Prêter de l'argent à un proche peut sembler anodin, mais cela peut entraîner des complications, notamment avec le fisc. Pour sécuriser la transaction et prévenir tout litige, il est judicieux de formaliser l'emprunt par écrit et, si possible, de solliciter l'avis d'un notaire.
Les relations familiales, bien que souvent basées sur la confiance, peuvent être affectées par des prêts mal encadrés. Pour éviter tout malentendu et prévenir d'éventuels problèmes fiscaux, surtout lorsque des sommes importantes sont en jeu, il est recommandé de mettre en place des mesures claires, comme le souligne 20 Minutes.
Quand faut-il formaliser l'emprunt par écrit ?

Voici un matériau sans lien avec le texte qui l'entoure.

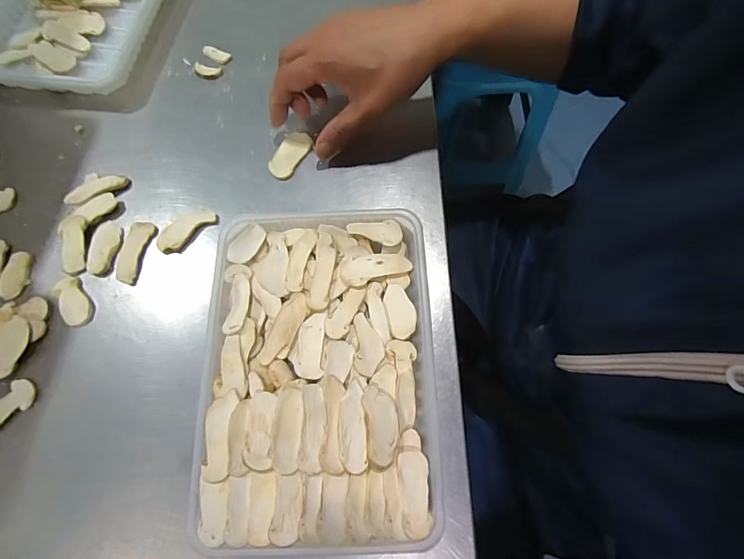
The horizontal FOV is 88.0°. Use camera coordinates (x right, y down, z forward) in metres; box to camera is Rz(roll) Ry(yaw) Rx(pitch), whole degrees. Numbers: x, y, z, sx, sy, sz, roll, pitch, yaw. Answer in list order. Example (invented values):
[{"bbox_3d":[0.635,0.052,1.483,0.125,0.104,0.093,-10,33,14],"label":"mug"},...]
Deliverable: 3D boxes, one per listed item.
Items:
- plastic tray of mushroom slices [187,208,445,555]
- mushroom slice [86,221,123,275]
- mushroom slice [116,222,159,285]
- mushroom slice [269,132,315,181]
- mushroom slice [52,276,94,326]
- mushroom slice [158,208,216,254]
[{"bbox_3d":[-0.037,0.058,0.279,0.160,0.028,0.228,-3,70,1],"label":"plastic tray of mushroom slices"},{"bbox_3d":[-0.227,-0.028,0.326,0.021,0.004,0.048,3,70,3],"label":"mushroom slice"},{"bbox_3d":[-0.201,-0.024,0.325,0.023,0.004,0.055,7,71,5],"label":"mushroom slice"},{"bbox_3d":[-0.075,-0.114,0.353,0.025,0.010,0.051,31,74,12],"label":"mushroom slice"},{"bbox_3d":[-0.244,0.017,0.313,0.024,0.004,0.045,-34,72,-10],"label":"mushroom slice"},{"bbox_3d":[-0.160,-0.043,0.331,0.052,0.004,0.024,-42,74,-12],"label":"mushroom slice"}]

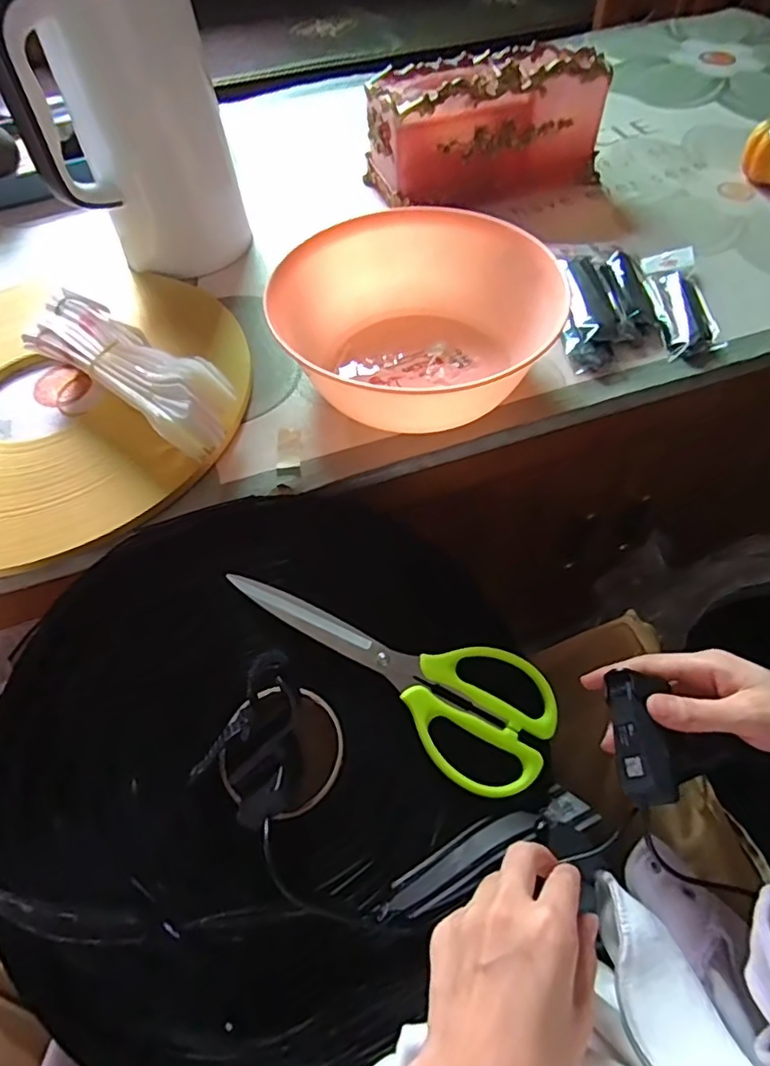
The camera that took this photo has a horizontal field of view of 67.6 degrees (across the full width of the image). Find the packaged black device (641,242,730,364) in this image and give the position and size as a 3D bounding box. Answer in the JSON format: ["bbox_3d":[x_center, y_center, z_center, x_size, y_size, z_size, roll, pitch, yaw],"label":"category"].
[{"bbox_3d":[0.292,-0.233,0.570,0.052,0.021,0.169,3,56,5],"label":"packaged black device"}]

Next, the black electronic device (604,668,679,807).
[{"bbox_3d":[0.159,0.126,0.353,0.031,0.018,0.073,-1,62,2],"label":"black electronic device"}]

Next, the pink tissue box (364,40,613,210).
[{"bbox_3d":[0.114,-0.492,0.692,0.257,0.122,0.146,-17,57,-8],"label":"pink tissue box"}]

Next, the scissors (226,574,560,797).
[{"bbox_3d":[0.004,0.092,0.407,0.241,0.013,0.090,28,61,5],"label":"scissors"}]

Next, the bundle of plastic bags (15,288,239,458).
[{"bbox_3d":[-0.219,-0.141,0.498,0.219,0.072,0.079,33,63,22],"label":"bundle of plastic bags"}]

Bien que ce ne soit pas une obligation légale, il est fortement conseillé de passer par un notaire pour rédiger un contrat de prêt. Même si cela représente un coût, l'accompagnement d'un professionnel garantit une protection accrue. En effet, l'acte notarié est exécutoire de plein droit, permettant de faire appel directement à un commissaire de justice en cas de non-remboursement, évitant ainsi une longue procédure judiciaire. De plus, le notaire peut enregistrer le prêt ou la reconnaissance de dette, ce qui servira de preuve en cas de litige.

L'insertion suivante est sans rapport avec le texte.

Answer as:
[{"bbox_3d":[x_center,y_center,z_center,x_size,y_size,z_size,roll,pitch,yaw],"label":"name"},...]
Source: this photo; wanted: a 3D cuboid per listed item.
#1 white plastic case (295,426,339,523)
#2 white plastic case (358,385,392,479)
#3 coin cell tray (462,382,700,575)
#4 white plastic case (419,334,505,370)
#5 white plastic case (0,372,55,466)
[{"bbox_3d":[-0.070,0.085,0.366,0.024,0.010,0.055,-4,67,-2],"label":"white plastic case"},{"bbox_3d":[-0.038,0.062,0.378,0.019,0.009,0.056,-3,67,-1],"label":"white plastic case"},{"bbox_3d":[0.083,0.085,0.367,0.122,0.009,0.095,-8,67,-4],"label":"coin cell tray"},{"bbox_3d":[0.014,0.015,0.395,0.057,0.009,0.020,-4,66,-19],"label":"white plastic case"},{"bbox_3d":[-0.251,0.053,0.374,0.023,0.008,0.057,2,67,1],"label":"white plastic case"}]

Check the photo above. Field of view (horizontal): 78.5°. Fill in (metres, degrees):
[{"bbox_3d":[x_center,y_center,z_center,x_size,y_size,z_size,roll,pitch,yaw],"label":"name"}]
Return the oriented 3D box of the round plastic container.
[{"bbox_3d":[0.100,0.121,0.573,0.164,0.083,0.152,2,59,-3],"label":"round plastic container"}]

Pour des montants inférieurs à 1 500 €, il est tout de même recommandé de formaliser l'emprunt, en rédigeant un contrat signé par les deux parties ou une reconnaissance de dette signée par l'emprunteur seul. Ce document doit être établi en double exemplaire et mentionner l’identité des signataires, le montant prêté, la date, la durée ainsi que les modalités de remboursement.

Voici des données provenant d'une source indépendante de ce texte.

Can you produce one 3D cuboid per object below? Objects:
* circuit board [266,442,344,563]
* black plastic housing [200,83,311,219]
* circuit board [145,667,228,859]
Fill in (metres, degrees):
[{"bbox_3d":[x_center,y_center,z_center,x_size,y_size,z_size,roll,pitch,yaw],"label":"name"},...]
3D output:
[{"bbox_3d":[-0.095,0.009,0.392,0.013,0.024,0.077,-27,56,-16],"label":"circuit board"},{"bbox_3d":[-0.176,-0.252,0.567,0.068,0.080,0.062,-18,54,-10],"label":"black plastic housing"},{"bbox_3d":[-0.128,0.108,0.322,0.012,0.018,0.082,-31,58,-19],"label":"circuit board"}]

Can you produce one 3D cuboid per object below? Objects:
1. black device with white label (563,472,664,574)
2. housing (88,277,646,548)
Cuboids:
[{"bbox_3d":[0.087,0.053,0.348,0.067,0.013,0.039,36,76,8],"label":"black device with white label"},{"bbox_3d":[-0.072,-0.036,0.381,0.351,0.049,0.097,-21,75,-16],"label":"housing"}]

Quand faut-il déclarer le prêt ?
Pour toute somme supérieure à 1 500 €, un écrit devient obligatoire en vertu de l’article 1359 du Code civil. De plus, les prêts dépassant 5 000 € doivent être déclarés auprès des services fiscaux avec le formulaire 2062 (Cerfa n° 10142*08) lors de la déclaration de revenus sur le site Impots.gouv.fr.
Il est crucial de respecter ces démarches, car en cas de non-remboursement et en l'absence de contrats, l'administration fiscale pourrait re qualifier le prêt en donation non déclarée, entraînant ainsi des risques de redressement fiscal. Rappelons avec sagesse que la prudence est mère de sûreté.